PAGE EXTRACT:

Multi billion documents index

Adam_Smith1 · November 12, 2015, 12:30am

Dear community,

I want to use elasticsearch to index inlinks of websites, currently 2 Billion Websites and ~ 500 Billion links, but only 100 Million domains. My queries shall only focus inlinks by domain - is there any chance to exploit this natural partitioning?

I want to index fulltext of anchor-links and some integer and double properties, say in average 100 bytes per document. Some domains like Google can have up to billions of inlinks, other a very low number. I could maybe use a large number of shards to adress the 2B border, but I fear the non-linear scaling behaviour of searches when having all 500B inlinks in one index. And I have no idea how indexing would behave for that number of documents.

I was also thinking to use something like https://code.google.com/p/lucene-on-cassandra/ where I could create a separate index per domain. But I would really like to use ES, certainly.

Would ES filters lead to the same behaviour when working on scale? Means that only links/documents from a domain are considered and hence response times can be reduced? Is there any other solution to achieve my goals?

Thanks for any advice!
Adam

warkolm · November 12, 2015, 3:39am

An index per domain would mean a lot of indices, and you may run into this.

Maybe look at an index per country code/TLD, and use routing?

mainec · November 12, 2015, 11:31am

Your problem sounds very much like One Big User | Elasticsearch: The Definitive Guide [2.x] | Elastic to me. Though not focussed on web crawling maybe the post helps you anyhow.

Isabel

PROVIDED DATA:
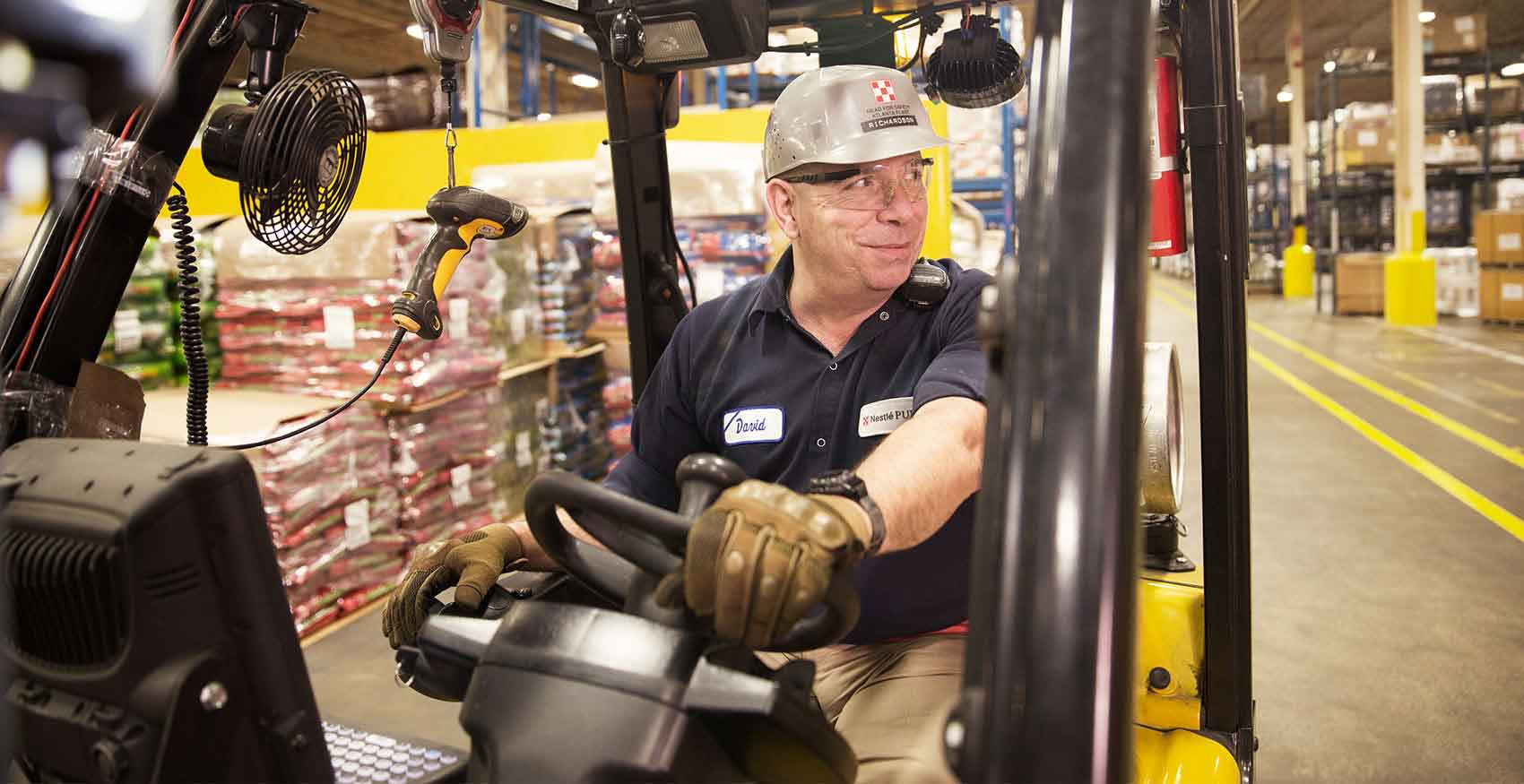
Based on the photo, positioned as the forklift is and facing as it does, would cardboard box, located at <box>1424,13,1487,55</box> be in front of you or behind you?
behind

REQUIRED ACTION: Return, word for word, the stretch of the thread above on indexing billions of documents that begins at the words "I was also thinking" and stops after the words "run into this.".

SOLUTION:
I was also thinking to use something like https://code.google.com/p/lucene-on-cassandra/ where I could create a separate index per domain. But I would really like to use ES, certainly.

Would ES filters lead to the same behaviour when working on scale? Means that only links/documents from a domain are considered and hence response times can be reduced? Is there any other solution to achieve my goals?

Thanks for any advice!
Adam

warkolm · November 12, 2015, 3:39am

An index per domain would mean a lot of indices, and you may run into this.